I suppose Annabel Goldie might audition for the role of Dorothy. Or maybe Aunt Em. (Never, just never, the Wicked Witch of the West: too composed, too demure, too dignified.)

But who is to fill the straw shoes of the Scarecrow? Who will rattle around in the metallic frame of the Tin Man? And where will we find our Munchkins?

There was real venom and vitriol in Iain Gray's demeanour as he accused the FM of being a scaredy-feline.

A Big Cat - but a Bad One.

The substance of his attack was that Ministers had side-stepped tough decisions by only announcing a budget for a single year: just enough, he snarled, to get them through the election.

Union demo

Alex Salmond seemed more interested in what was to be done in that single year.

On pay, for example.
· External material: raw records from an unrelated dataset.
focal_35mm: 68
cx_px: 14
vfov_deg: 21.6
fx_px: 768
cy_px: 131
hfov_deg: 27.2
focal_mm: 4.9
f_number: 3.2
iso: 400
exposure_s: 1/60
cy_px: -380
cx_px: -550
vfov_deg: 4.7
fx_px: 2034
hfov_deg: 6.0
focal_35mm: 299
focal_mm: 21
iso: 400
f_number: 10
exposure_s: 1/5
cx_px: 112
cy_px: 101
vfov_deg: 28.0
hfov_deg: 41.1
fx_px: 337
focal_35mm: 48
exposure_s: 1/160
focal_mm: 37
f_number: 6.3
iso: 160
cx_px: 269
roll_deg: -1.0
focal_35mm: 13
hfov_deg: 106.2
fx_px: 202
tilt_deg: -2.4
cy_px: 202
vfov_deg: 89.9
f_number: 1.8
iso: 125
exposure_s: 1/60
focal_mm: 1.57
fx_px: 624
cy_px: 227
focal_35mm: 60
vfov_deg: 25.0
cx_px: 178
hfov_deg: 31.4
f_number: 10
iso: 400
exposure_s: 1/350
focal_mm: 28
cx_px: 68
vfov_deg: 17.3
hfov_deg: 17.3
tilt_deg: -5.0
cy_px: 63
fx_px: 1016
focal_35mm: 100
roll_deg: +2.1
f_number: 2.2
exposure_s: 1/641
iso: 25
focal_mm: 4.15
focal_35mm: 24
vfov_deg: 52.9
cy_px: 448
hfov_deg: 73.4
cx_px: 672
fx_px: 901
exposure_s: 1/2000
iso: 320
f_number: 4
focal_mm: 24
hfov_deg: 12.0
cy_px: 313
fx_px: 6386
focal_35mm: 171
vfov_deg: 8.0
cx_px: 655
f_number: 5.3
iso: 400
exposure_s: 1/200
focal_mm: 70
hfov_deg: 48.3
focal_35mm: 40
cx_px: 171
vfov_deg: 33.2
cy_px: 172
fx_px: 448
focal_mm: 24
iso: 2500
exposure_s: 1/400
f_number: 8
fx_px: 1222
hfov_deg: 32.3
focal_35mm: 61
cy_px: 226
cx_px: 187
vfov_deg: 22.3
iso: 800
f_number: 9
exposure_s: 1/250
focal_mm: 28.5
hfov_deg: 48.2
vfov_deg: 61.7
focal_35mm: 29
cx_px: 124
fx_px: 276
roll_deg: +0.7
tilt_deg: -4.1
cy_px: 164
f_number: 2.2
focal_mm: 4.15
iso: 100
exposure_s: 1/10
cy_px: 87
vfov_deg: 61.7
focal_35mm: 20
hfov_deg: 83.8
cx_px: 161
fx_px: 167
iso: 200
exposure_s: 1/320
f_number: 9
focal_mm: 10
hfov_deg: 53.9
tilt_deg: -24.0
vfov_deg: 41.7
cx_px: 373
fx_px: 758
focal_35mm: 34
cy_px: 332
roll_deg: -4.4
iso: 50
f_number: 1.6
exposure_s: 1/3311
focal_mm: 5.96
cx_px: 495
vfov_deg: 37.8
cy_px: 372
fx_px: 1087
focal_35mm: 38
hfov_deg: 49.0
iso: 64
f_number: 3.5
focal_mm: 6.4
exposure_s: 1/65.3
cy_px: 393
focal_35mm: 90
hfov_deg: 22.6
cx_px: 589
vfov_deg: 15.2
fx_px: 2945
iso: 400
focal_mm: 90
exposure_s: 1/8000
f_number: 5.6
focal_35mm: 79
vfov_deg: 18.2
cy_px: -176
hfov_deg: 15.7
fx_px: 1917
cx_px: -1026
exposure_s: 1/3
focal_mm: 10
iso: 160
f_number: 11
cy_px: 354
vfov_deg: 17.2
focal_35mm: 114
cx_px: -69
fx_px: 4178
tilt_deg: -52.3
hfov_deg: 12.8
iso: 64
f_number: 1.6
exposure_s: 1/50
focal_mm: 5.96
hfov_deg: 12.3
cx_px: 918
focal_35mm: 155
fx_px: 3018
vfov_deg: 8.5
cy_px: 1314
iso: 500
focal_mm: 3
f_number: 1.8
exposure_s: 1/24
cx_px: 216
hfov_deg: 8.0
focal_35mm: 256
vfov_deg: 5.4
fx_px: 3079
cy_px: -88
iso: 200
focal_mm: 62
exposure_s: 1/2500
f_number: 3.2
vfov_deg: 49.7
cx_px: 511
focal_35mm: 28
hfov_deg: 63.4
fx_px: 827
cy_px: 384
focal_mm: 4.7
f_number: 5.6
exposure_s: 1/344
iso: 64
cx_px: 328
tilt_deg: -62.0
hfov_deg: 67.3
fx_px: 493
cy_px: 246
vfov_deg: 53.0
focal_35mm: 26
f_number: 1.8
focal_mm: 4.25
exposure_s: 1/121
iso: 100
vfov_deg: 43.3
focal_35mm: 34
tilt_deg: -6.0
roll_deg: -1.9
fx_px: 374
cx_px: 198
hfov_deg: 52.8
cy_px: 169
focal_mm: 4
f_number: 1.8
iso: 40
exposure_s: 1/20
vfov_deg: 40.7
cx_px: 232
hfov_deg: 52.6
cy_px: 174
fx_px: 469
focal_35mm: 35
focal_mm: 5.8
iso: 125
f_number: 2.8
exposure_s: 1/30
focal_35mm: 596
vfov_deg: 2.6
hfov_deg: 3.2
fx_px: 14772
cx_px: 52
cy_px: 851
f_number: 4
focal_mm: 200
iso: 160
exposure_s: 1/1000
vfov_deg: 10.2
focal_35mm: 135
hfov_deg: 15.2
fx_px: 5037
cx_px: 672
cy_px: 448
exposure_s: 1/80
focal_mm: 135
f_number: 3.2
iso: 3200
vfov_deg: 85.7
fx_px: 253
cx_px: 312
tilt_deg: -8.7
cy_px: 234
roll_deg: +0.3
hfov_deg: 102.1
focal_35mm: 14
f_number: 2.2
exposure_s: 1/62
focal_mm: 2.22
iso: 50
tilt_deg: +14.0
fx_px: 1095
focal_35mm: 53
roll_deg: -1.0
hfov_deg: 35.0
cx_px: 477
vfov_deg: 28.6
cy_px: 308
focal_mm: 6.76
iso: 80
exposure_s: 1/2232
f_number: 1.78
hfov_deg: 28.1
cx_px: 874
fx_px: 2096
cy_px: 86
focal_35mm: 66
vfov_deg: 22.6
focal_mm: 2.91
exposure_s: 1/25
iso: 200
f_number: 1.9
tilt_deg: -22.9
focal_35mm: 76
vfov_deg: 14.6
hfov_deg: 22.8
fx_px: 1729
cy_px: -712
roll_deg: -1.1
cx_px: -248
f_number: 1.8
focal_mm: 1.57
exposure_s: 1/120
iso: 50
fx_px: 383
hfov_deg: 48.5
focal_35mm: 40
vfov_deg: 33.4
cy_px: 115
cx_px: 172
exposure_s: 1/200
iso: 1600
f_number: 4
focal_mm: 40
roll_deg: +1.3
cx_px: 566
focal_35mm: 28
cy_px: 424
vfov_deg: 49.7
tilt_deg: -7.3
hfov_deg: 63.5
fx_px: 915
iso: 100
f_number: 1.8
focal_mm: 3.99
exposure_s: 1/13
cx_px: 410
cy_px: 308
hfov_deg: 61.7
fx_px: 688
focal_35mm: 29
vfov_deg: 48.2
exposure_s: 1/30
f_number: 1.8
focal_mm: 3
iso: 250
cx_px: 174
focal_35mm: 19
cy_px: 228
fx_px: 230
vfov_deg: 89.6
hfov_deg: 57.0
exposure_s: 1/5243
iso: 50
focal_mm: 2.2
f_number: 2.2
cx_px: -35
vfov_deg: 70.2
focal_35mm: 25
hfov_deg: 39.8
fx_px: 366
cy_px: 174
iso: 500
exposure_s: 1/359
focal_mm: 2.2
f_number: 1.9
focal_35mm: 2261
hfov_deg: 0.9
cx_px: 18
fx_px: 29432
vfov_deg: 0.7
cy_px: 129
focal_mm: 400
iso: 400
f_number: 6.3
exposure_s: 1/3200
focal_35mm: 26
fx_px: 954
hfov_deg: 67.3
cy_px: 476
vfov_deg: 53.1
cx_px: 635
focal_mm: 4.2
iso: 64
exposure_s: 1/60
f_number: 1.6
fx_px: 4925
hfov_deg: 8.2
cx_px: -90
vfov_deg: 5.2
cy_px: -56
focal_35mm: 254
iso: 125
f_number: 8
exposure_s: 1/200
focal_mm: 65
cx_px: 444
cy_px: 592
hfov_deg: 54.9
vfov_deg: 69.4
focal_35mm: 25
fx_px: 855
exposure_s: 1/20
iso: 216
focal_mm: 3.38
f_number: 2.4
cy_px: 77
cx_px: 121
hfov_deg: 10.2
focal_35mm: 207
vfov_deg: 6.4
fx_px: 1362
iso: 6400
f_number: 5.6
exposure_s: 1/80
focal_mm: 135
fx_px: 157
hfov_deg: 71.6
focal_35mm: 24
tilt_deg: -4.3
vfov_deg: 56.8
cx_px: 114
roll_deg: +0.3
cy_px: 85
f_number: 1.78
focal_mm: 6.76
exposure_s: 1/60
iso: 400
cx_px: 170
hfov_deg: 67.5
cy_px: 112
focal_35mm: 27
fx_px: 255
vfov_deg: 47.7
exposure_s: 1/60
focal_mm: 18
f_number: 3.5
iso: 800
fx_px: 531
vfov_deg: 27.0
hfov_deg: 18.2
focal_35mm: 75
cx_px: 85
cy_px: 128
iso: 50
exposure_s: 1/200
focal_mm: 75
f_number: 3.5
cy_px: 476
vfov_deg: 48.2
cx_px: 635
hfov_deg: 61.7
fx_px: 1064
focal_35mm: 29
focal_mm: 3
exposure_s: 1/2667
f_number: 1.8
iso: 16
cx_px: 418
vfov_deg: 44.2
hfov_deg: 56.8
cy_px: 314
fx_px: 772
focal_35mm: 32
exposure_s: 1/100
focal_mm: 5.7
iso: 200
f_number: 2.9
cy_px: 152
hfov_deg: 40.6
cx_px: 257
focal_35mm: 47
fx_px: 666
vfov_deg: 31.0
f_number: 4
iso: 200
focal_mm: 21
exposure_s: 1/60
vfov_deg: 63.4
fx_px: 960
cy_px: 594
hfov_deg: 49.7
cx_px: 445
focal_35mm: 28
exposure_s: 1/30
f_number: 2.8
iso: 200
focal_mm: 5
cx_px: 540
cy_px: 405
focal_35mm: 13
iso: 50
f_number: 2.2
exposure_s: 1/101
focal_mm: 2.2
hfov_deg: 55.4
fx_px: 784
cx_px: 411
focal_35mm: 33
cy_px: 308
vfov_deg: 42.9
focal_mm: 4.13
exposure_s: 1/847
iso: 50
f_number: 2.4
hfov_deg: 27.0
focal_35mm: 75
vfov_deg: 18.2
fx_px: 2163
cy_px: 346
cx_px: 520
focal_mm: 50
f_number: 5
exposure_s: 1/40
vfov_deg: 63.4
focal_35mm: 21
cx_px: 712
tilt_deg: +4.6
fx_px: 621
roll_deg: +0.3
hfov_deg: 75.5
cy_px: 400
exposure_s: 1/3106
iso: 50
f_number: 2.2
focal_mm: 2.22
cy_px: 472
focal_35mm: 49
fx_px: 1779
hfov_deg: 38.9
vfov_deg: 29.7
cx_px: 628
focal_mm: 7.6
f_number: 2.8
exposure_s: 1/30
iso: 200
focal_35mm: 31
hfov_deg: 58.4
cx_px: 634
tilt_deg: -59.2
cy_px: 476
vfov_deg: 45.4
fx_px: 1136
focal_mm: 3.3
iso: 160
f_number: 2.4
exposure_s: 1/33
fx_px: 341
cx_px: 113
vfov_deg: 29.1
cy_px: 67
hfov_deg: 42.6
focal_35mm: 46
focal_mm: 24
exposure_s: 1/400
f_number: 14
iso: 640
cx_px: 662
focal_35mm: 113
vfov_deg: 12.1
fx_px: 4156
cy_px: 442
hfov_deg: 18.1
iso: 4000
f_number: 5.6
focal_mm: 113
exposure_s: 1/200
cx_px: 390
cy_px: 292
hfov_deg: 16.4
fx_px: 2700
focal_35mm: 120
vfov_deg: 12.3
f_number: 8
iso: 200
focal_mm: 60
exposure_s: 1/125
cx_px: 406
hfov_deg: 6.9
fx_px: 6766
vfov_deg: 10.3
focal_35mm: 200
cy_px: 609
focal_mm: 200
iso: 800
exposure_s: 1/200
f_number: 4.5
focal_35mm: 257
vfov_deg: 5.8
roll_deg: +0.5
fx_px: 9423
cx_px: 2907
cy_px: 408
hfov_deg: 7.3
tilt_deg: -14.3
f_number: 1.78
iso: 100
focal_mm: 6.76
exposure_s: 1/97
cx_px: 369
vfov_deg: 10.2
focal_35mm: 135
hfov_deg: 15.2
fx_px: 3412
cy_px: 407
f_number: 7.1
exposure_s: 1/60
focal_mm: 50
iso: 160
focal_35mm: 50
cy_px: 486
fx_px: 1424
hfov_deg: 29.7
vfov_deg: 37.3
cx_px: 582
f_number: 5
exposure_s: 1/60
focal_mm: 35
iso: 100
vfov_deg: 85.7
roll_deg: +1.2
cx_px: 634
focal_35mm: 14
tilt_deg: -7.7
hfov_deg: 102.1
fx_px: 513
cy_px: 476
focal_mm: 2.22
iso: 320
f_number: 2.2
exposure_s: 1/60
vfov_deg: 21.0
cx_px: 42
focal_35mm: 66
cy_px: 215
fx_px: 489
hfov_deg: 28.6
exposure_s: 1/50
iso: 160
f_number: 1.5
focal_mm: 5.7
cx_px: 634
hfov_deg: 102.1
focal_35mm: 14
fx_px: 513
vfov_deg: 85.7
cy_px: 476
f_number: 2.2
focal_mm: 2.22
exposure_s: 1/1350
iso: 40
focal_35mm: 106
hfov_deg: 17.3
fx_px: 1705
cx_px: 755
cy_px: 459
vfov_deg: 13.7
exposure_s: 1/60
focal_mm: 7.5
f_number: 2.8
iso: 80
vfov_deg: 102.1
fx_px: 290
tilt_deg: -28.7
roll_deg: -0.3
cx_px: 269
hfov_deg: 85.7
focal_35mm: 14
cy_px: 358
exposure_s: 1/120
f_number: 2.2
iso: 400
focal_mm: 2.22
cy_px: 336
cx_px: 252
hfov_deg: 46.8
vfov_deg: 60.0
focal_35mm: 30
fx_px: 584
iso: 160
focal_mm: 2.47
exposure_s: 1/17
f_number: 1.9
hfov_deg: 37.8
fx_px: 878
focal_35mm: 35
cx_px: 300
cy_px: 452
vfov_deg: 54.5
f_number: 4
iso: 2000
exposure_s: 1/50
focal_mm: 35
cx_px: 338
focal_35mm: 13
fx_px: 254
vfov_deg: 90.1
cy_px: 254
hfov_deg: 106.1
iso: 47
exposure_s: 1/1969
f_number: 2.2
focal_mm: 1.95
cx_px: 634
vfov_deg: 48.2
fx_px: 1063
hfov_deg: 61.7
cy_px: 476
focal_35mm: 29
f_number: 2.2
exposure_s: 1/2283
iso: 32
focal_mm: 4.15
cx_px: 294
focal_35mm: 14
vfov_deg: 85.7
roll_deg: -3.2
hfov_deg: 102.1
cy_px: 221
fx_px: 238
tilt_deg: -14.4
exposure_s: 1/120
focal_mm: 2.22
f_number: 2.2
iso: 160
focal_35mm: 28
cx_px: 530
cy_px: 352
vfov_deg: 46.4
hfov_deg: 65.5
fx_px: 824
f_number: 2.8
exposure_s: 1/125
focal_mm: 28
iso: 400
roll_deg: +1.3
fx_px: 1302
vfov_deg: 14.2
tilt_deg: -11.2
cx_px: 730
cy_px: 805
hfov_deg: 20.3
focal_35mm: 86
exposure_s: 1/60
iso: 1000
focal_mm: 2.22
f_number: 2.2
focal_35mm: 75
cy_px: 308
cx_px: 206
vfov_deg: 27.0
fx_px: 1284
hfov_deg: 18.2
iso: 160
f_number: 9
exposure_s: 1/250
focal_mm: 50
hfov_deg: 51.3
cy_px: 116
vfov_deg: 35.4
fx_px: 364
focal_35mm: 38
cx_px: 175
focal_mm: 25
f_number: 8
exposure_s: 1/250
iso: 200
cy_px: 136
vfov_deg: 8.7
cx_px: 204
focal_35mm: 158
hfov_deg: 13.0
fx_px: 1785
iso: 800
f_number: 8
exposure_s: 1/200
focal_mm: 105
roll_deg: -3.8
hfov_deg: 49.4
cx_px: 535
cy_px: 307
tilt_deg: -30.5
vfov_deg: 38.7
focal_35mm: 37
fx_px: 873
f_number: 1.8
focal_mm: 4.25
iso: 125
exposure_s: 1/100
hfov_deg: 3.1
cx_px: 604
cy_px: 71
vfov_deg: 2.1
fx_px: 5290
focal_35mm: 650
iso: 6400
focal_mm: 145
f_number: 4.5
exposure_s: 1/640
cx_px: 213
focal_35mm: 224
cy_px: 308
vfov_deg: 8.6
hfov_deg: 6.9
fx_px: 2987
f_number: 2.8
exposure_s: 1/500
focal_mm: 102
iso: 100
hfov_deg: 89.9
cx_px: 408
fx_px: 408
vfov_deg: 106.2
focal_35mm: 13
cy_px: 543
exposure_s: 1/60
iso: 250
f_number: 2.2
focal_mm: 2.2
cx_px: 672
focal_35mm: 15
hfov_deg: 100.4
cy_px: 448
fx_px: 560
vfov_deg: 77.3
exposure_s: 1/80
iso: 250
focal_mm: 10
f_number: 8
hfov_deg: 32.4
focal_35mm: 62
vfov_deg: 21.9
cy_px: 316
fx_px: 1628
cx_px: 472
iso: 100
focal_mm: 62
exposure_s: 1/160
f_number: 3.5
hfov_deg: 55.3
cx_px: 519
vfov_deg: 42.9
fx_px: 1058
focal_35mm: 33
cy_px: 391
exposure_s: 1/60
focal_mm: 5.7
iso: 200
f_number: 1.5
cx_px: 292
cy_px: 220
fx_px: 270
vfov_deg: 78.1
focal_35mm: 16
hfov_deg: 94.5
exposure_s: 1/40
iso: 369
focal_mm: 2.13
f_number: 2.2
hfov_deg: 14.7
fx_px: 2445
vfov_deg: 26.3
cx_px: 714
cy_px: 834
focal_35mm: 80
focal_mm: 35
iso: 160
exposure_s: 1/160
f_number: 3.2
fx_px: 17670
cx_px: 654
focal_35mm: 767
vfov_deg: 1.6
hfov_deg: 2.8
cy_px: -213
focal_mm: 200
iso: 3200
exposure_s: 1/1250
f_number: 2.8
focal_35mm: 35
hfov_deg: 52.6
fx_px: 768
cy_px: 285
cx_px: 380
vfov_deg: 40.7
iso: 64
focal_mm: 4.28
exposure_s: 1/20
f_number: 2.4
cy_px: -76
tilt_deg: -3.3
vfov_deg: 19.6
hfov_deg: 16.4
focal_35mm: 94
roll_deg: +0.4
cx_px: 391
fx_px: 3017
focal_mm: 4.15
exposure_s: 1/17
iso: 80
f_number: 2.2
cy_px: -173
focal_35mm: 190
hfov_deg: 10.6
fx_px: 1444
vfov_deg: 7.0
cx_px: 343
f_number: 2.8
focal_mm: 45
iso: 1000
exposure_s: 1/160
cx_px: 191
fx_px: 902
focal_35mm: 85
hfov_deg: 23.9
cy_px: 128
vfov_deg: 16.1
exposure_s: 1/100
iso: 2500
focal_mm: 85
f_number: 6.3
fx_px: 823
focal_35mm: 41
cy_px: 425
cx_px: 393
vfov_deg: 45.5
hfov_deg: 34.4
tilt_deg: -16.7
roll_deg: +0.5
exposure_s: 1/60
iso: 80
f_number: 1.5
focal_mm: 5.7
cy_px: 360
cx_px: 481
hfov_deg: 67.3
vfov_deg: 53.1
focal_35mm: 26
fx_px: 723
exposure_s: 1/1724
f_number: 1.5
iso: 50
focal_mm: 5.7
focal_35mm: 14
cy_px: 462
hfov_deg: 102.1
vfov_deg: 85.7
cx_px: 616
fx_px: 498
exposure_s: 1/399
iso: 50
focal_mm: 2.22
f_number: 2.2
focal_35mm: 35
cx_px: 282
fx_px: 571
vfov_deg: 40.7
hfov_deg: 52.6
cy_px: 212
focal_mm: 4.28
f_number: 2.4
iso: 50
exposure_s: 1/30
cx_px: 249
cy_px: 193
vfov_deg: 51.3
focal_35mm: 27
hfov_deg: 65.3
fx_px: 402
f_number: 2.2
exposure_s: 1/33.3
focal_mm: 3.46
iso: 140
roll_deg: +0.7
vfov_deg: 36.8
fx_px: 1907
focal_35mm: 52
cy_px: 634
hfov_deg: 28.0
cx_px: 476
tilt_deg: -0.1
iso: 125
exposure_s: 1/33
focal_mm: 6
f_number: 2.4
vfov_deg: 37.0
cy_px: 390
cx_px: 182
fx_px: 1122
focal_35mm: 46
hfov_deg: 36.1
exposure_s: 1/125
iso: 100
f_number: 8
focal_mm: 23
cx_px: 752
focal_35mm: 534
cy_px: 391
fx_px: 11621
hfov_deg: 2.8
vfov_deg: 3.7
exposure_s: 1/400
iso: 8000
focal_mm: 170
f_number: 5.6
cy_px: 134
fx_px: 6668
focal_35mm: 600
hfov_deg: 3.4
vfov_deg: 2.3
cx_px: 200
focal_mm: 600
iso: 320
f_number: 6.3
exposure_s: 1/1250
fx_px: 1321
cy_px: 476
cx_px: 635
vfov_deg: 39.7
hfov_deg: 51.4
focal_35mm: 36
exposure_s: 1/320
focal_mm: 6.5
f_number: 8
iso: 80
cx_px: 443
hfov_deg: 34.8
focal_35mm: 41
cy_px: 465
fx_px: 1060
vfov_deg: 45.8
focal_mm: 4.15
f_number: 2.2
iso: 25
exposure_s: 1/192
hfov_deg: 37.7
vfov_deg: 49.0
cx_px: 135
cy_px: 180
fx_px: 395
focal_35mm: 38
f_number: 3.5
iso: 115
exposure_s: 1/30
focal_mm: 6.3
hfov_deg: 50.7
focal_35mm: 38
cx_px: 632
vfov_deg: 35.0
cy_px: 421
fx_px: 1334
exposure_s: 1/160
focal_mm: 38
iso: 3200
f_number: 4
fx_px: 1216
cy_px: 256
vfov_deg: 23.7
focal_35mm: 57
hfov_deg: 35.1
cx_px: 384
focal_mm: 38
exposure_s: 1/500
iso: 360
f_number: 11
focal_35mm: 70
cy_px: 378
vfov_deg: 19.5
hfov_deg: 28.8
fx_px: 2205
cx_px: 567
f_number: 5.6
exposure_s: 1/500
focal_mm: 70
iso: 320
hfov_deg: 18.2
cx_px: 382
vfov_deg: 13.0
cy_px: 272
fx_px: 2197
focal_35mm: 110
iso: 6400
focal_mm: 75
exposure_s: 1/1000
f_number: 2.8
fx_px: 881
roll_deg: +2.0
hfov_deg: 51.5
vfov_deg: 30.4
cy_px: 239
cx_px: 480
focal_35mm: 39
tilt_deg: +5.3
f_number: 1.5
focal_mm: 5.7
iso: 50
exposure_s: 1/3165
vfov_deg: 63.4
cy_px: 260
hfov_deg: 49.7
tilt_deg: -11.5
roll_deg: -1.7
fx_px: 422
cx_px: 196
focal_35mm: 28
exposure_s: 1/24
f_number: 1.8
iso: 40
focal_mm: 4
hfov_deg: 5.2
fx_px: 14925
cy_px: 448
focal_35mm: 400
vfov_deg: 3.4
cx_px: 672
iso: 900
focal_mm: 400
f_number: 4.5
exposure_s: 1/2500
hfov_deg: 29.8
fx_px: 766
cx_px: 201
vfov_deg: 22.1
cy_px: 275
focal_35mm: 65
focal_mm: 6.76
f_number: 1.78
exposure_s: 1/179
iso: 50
Iain Gray told Good Morning Scotland this morning that he backed pay restraint - yet yesterday he had joined a union demo which featured prominent placards condemning the planned pay freeze.

Mr Gray retorted that he was happy to join workers fearing for their jobs. Ministers argue that the pay freeze is designed to cut costs and thereby protect jobs.

But there was little scope for even such minimal subtlety. Mr Gray condemned the absence of answers from the government.

SNP members, including a plainly exercised John Swinney, taunted loudly about motes and beams (or would have done had they been feeling Biblical.)

At which point the Presiding Officer rose, magisterially. The boss of the Emerald City - and, unlike the Wizard, possessed of authentic power.

He was less than pleased. Up with this he would not put. He understood the emotion generated by forthcoming elections. But order there would be.

Pending damage

The members subsided, discernibly, like chided pupils. Rather than yelling, they muttered, unhappily.

Annabel Goldie and Tavish Scott saw their chance and, rascals that they are, opted to question Mr Salmond on the content of his government's budget, rather than the proclaimed gaps therein.

The Tory leader warned of pending damage from cuts in university funding. The LibDem boss complained that top salaries were running out of control in Scotland.

Both substantive issues. Both well delivered. Both rebutted by Mr Salmond. Plainly, we are fully in election territory now. Not Kansas.